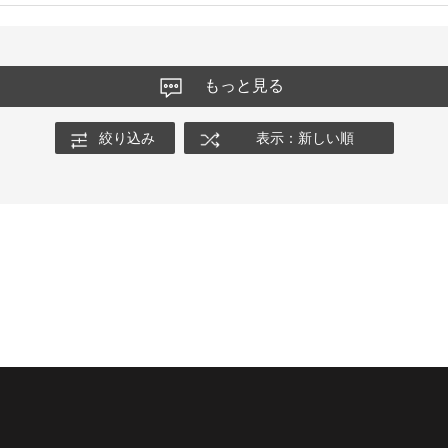
もっと見る
絞り込み
表示：新しい順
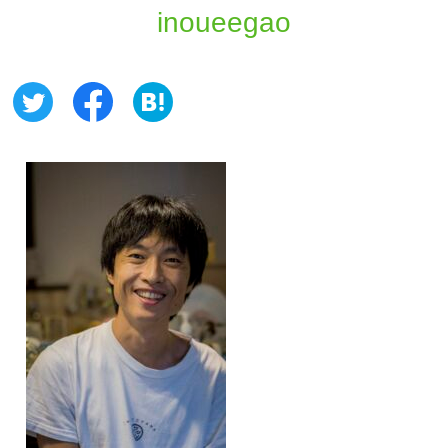
inoueegao
お問い合わせ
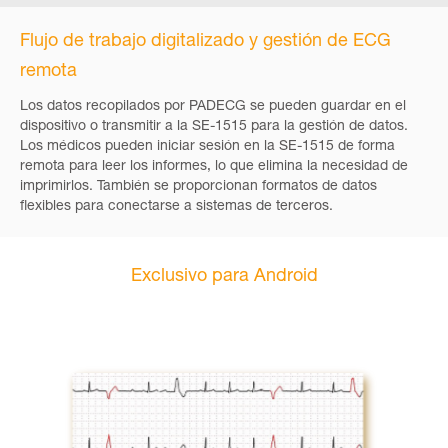
Flujo de trabajo digitalizado y gestión de ECG
remota
Los datos recopilados por PADECG se pueden guardar en el
dispositivo o transmitir a la SE-1515 para la gestión de datos.
Los médicos pueden iniciar sesión en la SE-1515 de forma
remota para leer los informes, lo que elimina la necesidad de
imprimirlos. También se proporcionan formatos de datos
flexibles para conectarse a sistemas de terceros.
Exclusivo para Android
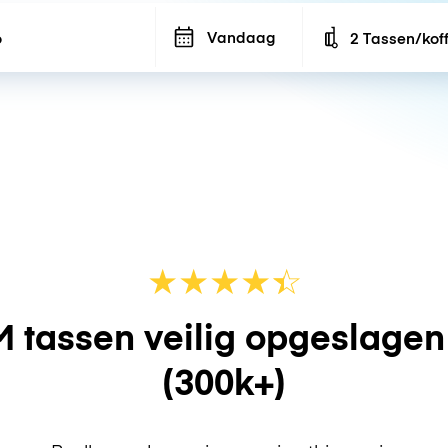
Vandaag
2 Tassen/kof
Number of bags
★
★
★
★
☆
★
 tassen veilig opgeslage
(300k+)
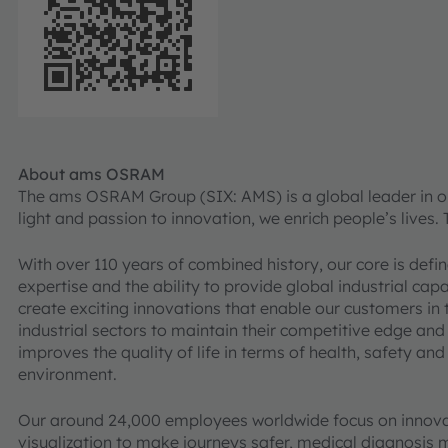
About ams OSRAM
The ams OSRAM Group (SIX: AMS) is a global leader in opt
light and passion to innovation, we enrich people’s lives.
With over 110 years of combined history, our core is def
expertise and the ability to provide global industrial cap
create exciting innovations that enable our customers in
industrial sectors to maintain their competitive edge and
improves the quality of life in terms of health, safety an
environment.
Our around 24,000 employees worldwide focus on innovat
visualization to make journeys safer, medical diagnosis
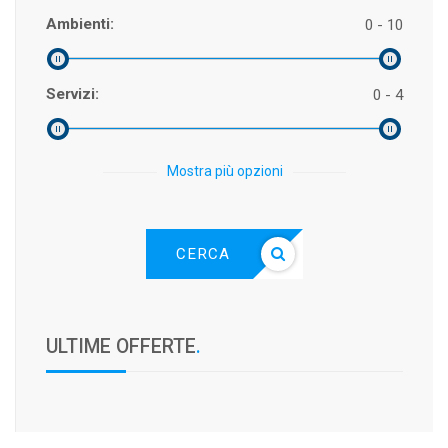
Ambienti:
0 - 10
Servizi:
0 - 4
Mostra più opzioni
CERCA
ULTIME OFFERTE
.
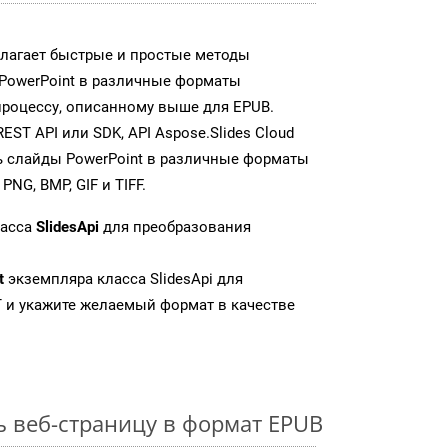
едлагает быстрые и простые методы
PowerPoint в различные форматы
процессу, описанному выше для EPUB.
T API или SDK, API Aspose.Slides Cloud
 слайды PowerPoint в различные форматы
NG, BMP, GIF и TIFF.
ласса
SlidesApi
для преобразования
t
экземпляра класса SlidesApi для
 и укажите желаемый формат в качестве
ь веб-страницу в формат EPUB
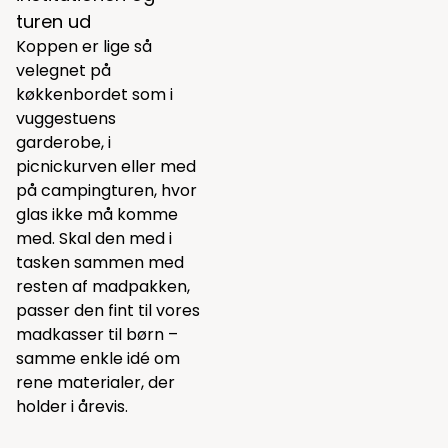
turen ud
Koppen er lige så
velegnet på
køkkenbordet som i
vuggestuens
garderobe, i
picnickurven eller med
på campingturen, hvor
glas ikke må komme
med. Skal den med i
tasken sammen med
resten af madpakken,
passer den fint til vores
madkasser til børn
–
samme enkle idé om
rene materialer, der
holder i årevis.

■ INSTRUCTIONS TO FOLLOW
Reproduce the text of each of the records above word for word, line for line, and leave out the pictures.

■ RESPONSE TO THE EXERCISE
もっと見る
絞り込み
表示：新しい順
inoueegao
お問い合わせ
Flujo de trabajo digitalizado y gestión de ECG
remota
Los datos recopilados por PADECG se pueden guardar en el
dispositivo o transmitir a la SE-1515 para la gestión de datos.
Los médicos pueden iniciar sesión en la SE-1515 de forma
remota para leer los informes, lo que elimina la necesidad de
imprimirlos. También se proporcionan formatos de datos
flexibles para conectarse a sistemas de terceros.
Exclusivo para Android
Vandaag
2 Tassen/kof
Number of bags
★
★
★
★
☆
★
 tassen veilig opgeslage
(300k+)
About ams OSRAM
The ams OSRAM Group (SIX: AMS) is a global leader in opt
light and passion to innovation, we enrich people’s lives.
With over 110 years of combined history, our core is def
expertise and the ability to provide global industrial cap
create exciting innovations that enable our customers in
industrial sectors to maintain their competitive edge and
improves the quality of life in terms of health, safety an
environment.
Our around 24,000 employees worldwide focus on innovat
visualization to make journeys safer, medical diagnosis
Ambienti:
0 - 10
Servizi:
0 - 4
Mostra più opzioni
CERCA
ULTIME OFFERTE
.
едлагает быстрые и простые методы
PowerPoint в различные форматы
процессу, описанному выше для EPUB.
T API или SDK, API Aspose.Slides Cloud
 слайды PowerPoint в различные форматы
NG, BMP, GIF и TIFF.
ласса
SlidesApi
для преобразования
t
экземпляра класса SlidesApi для
 и укажите желаемый формат в качестве
ь веб-страницу в формат EPUB
turen ud
Koppen er lige så
velegnet på
køkkenbordet som i
vuggestuens
garderobe, i
picnickurven eller med
på campingturen, hvor
glas ikke må komme
med. Skal den med i
tasken sammen med
resten af madpakken,
passer den fint til vores
madkasser til børn
–
samme enkle idé om
rene materialer, der
holder i årevis.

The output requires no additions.